Si ce jour il est prescrit de ne pas manger de grain (Lv 23, 14), il est aussi prescrit que ce jour est pour Dieu et pour les autres, les hommes, le prochain (Dt 5, 14). La Loi est une loi de liberté, elle n’est pas là pour asservir l’homme. C’est aussi pour cela que Jésus dit que le Fils de l’homme est le maître du sabbat.

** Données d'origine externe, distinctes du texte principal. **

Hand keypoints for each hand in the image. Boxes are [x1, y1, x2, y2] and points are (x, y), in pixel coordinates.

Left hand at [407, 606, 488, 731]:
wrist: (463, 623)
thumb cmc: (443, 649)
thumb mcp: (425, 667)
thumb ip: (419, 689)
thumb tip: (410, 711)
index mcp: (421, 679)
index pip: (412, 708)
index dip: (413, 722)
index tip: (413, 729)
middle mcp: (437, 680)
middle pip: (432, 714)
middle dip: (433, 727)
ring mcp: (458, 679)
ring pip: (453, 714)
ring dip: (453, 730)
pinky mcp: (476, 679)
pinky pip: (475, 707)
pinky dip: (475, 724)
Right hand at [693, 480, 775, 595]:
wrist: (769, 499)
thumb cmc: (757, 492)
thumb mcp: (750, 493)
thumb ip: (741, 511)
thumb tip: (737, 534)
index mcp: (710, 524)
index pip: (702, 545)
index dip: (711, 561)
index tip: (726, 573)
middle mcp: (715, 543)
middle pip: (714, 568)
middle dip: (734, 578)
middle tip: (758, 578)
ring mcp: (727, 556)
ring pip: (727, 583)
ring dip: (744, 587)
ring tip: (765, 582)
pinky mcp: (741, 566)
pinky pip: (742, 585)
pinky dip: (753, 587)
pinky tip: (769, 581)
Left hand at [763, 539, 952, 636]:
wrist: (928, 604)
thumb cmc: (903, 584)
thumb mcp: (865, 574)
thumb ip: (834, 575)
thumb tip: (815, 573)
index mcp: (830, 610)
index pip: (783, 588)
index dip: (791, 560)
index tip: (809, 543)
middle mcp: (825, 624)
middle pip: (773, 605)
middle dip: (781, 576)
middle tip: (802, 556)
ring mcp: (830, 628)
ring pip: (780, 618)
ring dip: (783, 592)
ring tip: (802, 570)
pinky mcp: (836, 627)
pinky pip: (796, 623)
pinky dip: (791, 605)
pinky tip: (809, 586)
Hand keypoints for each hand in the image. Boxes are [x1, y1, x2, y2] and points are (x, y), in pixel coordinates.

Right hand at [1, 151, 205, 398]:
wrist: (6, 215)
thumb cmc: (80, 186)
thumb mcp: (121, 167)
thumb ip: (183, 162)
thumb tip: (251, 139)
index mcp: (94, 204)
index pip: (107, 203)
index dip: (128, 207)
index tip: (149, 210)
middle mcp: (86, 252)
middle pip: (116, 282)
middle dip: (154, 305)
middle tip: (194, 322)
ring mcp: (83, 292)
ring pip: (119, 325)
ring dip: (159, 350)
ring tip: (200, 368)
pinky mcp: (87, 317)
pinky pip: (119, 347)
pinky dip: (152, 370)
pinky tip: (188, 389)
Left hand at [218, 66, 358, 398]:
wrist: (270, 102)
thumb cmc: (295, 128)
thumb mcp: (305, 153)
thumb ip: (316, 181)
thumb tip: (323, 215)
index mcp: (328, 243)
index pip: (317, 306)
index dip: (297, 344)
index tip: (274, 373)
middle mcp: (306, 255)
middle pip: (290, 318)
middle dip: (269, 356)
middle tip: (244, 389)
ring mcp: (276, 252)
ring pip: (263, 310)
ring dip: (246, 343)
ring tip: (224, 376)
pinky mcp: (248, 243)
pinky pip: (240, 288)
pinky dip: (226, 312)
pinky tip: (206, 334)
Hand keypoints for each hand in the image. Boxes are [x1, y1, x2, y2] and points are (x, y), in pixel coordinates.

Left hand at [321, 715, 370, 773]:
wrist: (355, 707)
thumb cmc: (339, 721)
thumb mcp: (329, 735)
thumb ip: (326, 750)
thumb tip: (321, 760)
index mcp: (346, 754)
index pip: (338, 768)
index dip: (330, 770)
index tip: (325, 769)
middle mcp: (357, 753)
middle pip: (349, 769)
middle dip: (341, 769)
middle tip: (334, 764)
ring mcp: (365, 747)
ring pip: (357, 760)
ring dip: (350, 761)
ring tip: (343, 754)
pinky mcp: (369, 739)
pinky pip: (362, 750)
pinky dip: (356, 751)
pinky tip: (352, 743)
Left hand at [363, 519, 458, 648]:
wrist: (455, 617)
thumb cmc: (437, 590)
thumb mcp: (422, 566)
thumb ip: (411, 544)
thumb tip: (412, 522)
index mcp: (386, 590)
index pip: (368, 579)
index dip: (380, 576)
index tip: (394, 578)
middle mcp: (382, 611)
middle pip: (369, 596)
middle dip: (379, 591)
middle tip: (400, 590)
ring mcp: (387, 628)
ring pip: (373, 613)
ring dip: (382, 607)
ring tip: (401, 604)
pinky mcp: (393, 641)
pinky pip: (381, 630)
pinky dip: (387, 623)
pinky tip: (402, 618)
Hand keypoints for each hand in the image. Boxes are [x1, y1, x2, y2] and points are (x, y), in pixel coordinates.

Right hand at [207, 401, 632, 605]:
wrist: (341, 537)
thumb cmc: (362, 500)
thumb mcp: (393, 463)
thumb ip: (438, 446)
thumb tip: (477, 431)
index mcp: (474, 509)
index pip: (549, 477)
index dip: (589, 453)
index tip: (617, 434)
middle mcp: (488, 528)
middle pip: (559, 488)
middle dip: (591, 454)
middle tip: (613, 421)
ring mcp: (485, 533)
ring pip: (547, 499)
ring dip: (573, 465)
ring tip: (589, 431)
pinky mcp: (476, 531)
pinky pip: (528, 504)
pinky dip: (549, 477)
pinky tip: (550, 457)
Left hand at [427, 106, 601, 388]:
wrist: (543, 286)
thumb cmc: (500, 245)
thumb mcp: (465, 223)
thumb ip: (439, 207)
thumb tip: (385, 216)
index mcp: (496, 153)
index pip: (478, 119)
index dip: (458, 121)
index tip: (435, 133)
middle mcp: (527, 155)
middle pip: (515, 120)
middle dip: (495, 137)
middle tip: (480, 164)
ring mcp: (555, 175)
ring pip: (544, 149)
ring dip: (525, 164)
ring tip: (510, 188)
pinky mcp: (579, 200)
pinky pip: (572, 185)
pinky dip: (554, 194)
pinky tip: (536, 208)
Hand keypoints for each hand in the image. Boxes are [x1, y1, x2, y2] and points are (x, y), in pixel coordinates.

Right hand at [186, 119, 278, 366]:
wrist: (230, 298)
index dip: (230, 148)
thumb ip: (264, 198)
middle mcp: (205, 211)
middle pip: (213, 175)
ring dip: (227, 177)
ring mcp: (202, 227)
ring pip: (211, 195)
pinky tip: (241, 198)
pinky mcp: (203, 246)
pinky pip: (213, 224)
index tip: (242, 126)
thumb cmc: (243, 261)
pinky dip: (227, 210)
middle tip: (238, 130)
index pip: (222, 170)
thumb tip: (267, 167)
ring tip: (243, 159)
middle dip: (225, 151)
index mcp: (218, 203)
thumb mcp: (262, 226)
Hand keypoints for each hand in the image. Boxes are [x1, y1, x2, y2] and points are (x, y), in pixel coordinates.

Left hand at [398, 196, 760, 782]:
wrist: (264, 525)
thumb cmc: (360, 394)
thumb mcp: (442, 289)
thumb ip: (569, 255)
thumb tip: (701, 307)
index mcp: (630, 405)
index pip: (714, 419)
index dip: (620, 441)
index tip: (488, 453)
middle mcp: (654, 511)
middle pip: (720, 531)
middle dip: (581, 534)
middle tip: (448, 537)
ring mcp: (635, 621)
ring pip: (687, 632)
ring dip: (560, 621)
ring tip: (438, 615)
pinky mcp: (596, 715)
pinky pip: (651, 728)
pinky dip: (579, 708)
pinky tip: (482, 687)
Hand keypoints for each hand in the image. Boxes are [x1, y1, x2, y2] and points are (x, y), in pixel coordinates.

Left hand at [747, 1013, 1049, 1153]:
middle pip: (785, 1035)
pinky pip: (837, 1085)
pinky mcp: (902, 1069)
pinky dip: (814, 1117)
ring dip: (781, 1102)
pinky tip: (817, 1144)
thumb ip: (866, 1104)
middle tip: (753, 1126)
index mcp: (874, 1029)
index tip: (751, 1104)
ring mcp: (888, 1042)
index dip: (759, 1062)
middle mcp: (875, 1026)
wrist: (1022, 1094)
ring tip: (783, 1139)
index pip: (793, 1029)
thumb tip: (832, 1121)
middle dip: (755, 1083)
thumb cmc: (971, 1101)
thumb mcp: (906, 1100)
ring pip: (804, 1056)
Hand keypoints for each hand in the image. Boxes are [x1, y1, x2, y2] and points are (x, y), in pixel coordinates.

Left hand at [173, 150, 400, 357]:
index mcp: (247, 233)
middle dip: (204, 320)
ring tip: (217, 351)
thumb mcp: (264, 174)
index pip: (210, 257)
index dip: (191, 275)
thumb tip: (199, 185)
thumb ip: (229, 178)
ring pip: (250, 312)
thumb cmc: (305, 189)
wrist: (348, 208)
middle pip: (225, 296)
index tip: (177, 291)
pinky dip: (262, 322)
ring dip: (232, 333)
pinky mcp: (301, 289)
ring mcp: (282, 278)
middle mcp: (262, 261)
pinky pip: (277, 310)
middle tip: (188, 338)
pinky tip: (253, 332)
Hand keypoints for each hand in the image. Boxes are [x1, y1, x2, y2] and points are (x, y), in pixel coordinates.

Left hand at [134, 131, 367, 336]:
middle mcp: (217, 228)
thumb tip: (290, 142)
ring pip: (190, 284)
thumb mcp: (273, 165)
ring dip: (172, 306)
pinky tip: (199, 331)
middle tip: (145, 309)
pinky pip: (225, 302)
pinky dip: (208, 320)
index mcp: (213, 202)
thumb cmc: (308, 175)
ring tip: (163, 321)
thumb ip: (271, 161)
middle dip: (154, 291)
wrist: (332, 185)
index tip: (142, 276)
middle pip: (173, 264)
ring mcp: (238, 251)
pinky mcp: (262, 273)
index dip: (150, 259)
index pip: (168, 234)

Ainsi Jésus, le maître du sabbat traverse-t-il un champ de blé, c’est-à-dire le monde entier, qui porte en abondance les fruits de l’Église. Par l’exemple de David, Jésus nous enseigne que la nourriture jadis réservée aux prêtres peut désormais être mangée par tous, c’est-à-dire qu’il attend de chacun de nous de faire fructifier notre sacerdoce baptismal ; il attend de nous de nous offrir, chaque jour, en hosties vivantes et saintes, agréables à Dieu notre Père (1P 2, 5).